Aufgabenstellungen:
1. Gib aus dem Forumsbeitrag zu Eclipse und JavaME alles von „leider habe ich“ bis hinunter zu „nicht testen kann.“ wortgetreu wieder.
2. Mit welcher Eclipse-Version hat Breas laut dem Forumsbeitrag zu Eclipse und JavaME Probleme?

# Eclipse und JavaME



## Breas (7. Apr 2014)

Hallo zusammen, 

leider habe ich mit Eclipse ( Kepler ) einige Probleme JavaME zum funktionieren zu bewegen.
Ich habe zwar etliches zu JavaME und Eclipse finden können ( aber irgendwie nichts "gescheites" ).

Mein Derzeitiges Problem besteht darin das ich den geschriebenen Code nicht testen kann.

Ich erhalte immer folgende Meldung - mit der ich leider nicht viel anfangen kann :





> Installing suite from: file:///C:/Users/Alex/AppData/Local/Temp/_mtj.tmpAlex/MyMidlet8639143722072546271.launch/MyMidlet.jad
> WARNING - rms - javacall_file_open: _wopen failed for: C:/Users/Alex/AppData/Local/Temp/_mtj.tmpAlex/MyMidlet8639143722072546271.launch/MyMidlet.jar
> 
> 26096824 - ERROR - AMS - 2 - Installation failed: java.io.IOException: Root is not accessible
> ...



Ich hoffe das mir jemand helfen kann. Vielen Dank schon mal für die Mühe.
Grüße Breas


----------

Datensatzauszüge:
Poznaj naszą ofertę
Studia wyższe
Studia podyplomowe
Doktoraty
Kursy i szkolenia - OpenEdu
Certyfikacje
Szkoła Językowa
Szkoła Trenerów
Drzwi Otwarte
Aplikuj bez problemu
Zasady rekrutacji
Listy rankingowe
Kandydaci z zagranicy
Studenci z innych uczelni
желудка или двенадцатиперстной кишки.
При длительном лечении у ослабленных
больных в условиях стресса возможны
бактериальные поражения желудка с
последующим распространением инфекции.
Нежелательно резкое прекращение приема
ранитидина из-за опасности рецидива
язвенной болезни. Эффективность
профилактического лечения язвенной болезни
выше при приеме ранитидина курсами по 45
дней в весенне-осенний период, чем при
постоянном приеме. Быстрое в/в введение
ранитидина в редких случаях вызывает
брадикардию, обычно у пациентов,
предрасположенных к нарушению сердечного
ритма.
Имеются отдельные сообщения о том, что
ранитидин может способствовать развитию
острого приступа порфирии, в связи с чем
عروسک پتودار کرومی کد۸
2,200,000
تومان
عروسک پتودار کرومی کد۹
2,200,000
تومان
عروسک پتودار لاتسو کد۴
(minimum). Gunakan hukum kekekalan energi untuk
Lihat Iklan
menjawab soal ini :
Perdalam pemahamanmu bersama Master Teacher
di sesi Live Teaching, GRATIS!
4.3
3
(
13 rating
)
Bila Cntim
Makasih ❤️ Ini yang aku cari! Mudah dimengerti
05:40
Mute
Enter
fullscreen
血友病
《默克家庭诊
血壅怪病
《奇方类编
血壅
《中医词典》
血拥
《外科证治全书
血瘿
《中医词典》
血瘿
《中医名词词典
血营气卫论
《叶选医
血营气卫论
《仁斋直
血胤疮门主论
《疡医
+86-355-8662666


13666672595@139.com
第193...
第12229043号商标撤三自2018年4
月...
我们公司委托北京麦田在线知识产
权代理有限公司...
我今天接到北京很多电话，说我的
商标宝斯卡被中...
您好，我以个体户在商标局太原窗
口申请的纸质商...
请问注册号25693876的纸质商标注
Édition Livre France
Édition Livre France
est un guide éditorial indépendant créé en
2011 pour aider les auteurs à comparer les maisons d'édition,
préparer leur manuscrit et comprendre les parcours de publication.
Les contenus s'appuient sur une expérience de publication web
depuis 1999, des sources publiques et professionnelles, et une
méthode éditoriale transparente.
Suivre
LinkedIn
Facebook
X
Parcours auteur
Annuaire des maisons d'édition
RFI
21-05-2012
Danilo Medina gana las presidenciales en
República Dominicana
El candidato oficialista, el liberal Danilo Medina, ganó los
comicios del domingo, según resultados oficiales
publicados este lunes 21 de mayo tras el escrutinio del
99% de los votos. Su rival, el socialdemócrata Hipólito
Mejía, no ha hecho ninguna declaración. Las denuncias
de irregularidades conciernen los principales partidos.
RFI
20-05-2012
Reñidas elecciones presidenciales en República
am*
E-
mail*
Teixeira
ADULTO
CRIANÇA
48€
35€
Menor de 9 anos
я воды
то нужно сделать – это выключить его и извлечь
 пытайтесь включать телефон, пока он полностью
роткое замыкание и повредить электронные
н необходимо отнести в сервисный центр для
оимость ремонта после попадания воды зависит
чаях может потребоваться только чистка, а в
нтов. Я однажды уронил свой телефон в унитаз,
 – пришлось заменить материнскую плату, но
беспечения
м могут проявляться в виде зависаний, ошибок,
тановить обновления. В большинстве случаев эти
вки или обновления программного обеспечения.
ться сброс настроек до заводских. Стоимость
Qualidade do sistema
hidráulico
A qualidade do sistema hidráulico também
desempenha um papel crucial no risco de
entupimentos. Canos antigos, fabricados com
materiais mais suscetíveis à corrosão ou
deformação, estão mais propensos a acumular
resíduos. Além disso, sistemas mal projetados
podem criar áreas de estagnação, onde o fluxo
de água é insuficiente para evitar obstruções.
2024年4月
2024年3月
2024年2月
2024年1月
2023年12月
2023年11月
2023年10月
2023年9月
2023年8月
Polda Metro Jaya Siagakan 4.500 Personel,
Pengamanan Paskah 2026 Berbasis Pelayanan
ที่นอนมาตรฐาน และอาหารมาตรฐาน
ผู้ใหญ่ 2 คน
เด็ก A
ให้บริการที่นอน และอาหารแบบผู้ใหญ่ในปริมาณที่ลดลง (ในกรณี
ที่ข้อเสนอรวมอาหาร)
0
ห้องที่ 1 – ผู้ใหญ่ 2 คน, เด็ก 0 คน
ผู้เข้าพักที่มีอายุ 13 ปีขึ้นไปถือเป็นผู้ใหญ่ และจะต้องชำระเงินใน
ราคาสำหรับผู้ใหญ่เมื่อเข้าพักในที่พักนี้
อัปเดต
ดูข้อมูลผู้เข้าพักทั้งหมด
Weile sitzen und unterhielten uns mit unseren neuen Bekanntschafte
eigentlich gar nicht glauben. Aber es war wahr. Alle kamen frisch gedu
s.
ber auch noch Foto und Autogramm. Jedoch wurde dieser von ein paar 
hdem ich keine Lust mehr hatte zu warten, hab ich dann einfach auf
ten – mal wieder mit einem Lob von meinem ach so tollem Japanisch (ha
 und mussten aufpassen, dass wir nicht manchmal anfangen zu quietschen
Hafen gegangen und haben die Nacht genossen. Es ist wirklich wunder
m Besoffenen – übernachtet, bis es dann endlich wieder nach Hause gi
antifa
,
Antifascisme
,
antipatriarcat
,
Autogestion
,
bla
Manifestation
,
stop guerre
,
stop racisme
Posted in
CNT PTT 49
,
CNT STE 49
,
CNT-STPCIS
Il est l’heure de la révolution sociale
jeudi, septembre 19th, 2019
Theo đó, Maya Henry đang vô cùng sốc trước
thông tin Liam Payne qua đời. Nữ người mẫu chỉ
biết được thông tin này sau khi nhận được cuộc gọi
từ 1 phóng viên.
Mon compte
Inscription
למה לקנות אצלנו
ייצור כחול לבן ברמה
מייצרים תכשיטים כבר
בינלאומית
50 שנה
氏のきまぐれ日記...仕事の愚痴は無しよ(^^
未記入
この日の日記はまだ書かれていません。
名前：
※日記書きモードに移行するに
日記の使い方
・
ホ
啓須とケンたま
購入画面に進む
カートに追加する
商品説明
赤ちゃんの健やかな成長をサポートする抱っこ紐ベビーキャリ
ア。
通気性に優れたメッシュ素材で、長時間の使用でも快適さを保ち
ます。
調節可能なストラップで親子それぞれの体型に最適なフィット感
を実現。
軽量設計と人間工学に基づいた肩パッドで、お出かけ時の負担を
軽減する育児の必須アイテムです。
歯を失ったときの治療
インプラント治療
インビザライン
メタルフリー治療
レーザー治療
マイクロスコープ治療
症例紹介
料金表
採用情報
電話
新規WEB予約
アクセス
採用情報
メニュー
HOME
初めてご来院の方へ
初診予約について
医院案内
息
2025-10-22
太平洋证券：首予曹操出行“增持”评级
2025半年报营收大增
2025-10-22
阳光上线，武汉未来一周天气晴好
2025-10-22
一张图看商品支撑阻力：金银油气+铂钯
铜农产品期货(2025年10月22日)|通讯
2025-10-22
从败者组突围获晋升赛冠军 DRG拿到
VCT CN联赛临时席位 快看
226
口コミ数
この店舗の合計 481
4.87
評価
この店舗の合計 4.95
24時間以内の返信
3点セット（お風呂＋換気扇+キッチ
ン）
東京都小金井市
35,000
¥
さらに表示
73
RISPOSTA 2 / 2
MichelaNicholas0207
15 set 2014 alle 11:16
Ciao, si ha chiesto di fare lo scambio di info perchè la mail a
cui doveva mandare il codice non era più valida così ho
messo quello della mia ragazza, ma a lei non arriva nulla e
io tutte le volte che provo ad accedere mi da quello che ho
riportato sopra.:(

Gegebene Lösungen:
1.
leider habe ich mit Eclipse ( Kepler ) einige Probleme JavaME zum funktionieren zu bewegen.
Ich habe zwar etliches zu JavaME und Eclipse finden können ( aber irgendwie nichts "gescheites" ).

Mein Derzeitiges Problem besteht darin das ich den geschriebenen Code nicht testen kann.

2. Mit Eclipse Kepler.